When newly appointed American ambassador, Charles Cotesworth Pinckney, was expelled from France in 1796, Mountflorence became the primary contact between Pinckney and the French government. Skipwith, a Jeffersonian Republican, had fallen out of favor with the Washington and Adams administrations, thus leaving Mountflorence, a staunch Federalist, with effective control over consular and diplomatic affairs. Throughout 1797, Mountflorence negotiated with several officials of the French government, including influential member of the Council of Five Hundred Claude-Emmanuel de Pastoret. Shortly after the coup of 18 fructidor, Pinckney, John Marshall, and Elbridge Gerry arrived in Paris as envoys to negotiate a peace agreement. Again, Mountflorence served as an unofficial interlocutor. He received one of the first contacts from French foreign minister, Charles Maurice de Talleyrand-Périgord, warning the envoys that they would have to meet with Talleyrand's agents before negotiating with Talleyrand himself. In subsequent correspondence, these agents were referred to as W, X, Y, and Z, thus giving the diplomatic fiasco its famous title, the XYZ Affair.

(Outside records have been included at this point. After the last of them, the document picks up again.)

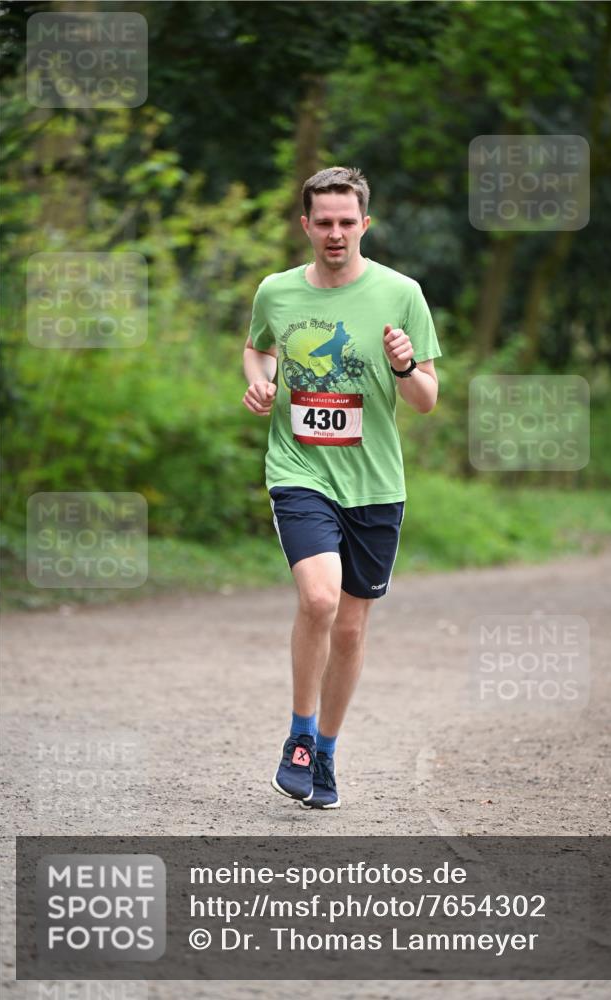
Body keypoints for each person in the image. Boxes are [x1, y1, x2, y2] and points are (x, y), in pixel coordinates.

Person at [242, 166, 441, 809]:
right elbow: (258, 348)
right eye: (323, 222)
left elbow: (426, 399)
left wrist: (405, 363)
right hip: (299, 470)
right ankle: (299, 739)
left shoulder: (401, 293)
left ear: (365, 224)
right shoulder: (276, 292)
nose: (334, 233)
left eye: (346, 222)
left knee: (352, 629)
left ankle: (325, 754)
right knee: (321, 600)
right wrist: (262, 380)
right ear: (305, 225)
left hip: (376, 483)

Following the publication of the XYZ dispatches, Mountflorence was forced to flee Paris. He then became private secretary to William Vans Murray, the United States Ambassador to the Batavian Republic. When Murray was appointed as part of an American peace commission, Mountflorence returned to Paris, though he seems to have had no substantive role in the negotiations. In 1801, Mountflorence became private secretary to Robert R. Livingston, the newly appointed United States Ambassador to France.

Later life

Mountflorence continued to represent aggrieved American merchants whose ships and cargoes had been captured or detained by French privateers. He also sought to recover consular fees from Fulwar Skipwith, with whom he had signed agreements in 1794 and 1799. Eventually, Mountflorence brought suit against Skipwith. The lawsuit exacerbated tensions within the increasingly partisan diplomatic corps in Paris. One of Skipwith's allies later reported Mountflorence to the French authorities. Mountflorence was tried for fraud. He was acquitted but nonetheless imprisoned for over a year.
Mountflorence's later attempts to regain a position in the diplomatic corps were unsuccessful. After several illnesses, he died in Paris on January 31, 1820, and was buried at Père Lachaise Cemetery.